There is a rapidly increasing data flow between sensors and on-board processors in avionic platforms. Electro-optic (EO) sensors are moving to hyperspectral and radar to phased array to enable precision targeting, wide field of view surveillance and navigation. These trends call for next generation optical network technology which has to provide increasing high speed data transmission under harsh conditions. Recent developments go beyond simple point-to-point fiber links towards establishing optical distribution networks to deal with the data traffic [1]. A flexible and potentially low-cost implementation is the passive optical network (PON) which scales easily to increasing needs simply by upgrading the peripheral units without need to change the fiber connections and infrastructure. PONs are well established in the commercial access market with the increasing push to fiber-to-the-home (FTTH) technologies which has led to the development of a variety of low-cost devices for these networks.
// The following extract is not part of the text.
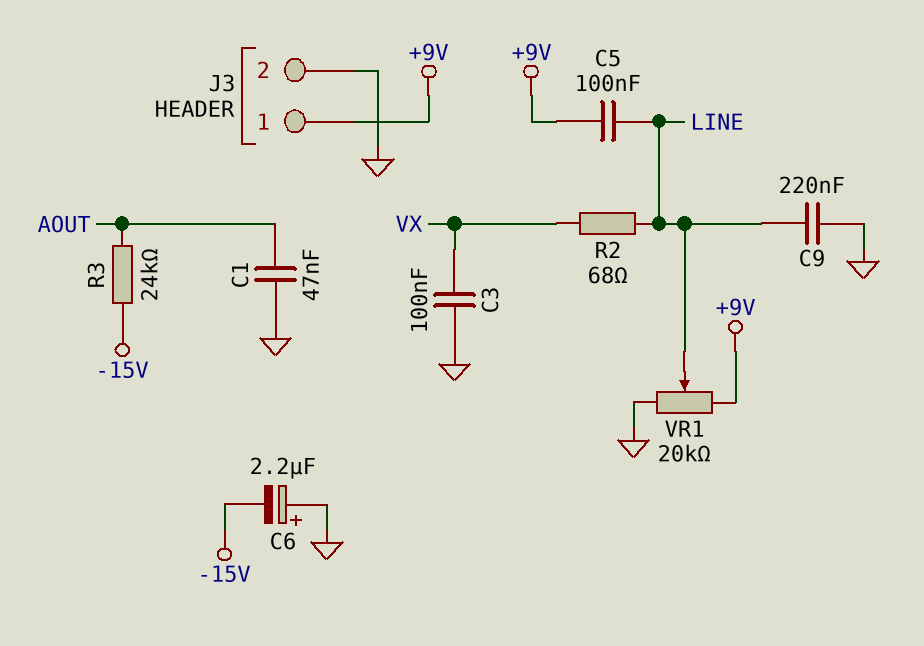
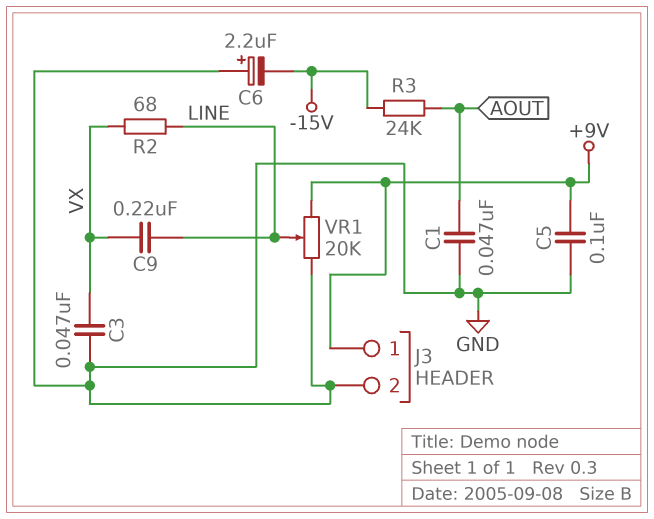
C3: 100nF (GND, VX) -> 47nF (GND, VX)
C5: 100nF (+9V, LINE) -> 100nF (+9V, GND)
C9: 220nF (GND, LINE) -> 220nF (LINE, VX)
A key enabler in our development of an avionics PON is the reflective semiconductor optical amplifier (RSOA) which combines amplification and modulation into a single device [2]. The RSOA is a non-resonant device, thus wideband with the potential for ruggedness, especially high temperature operation with small or no need for cooling. At higher data rates up to 20 Gbps a related device, the reflective electro-absorption modulator with integrated amplification (R-SOA-EAM) can be used instead. To complete the adaptation we replaced the laser, commonly used to provide optical input power in a PON architecture with another non-resonant device, the superluminescent LED (SLED). To create upgrade flexibility we utilized wavelength division multiplexing (WDM) which allows addition and subtraction of channels without changing hardware. Coarse WDM (CWDM) was chosen over Dense WDM (DWDM) for two reasons: the large channel width (20nm) of CWDM reduces cost by relaxing fabrication tolerance and renders the use of temperature control unnecessary, thereby increasing reliability. The concept and current state of development of our optical network is described in this paper.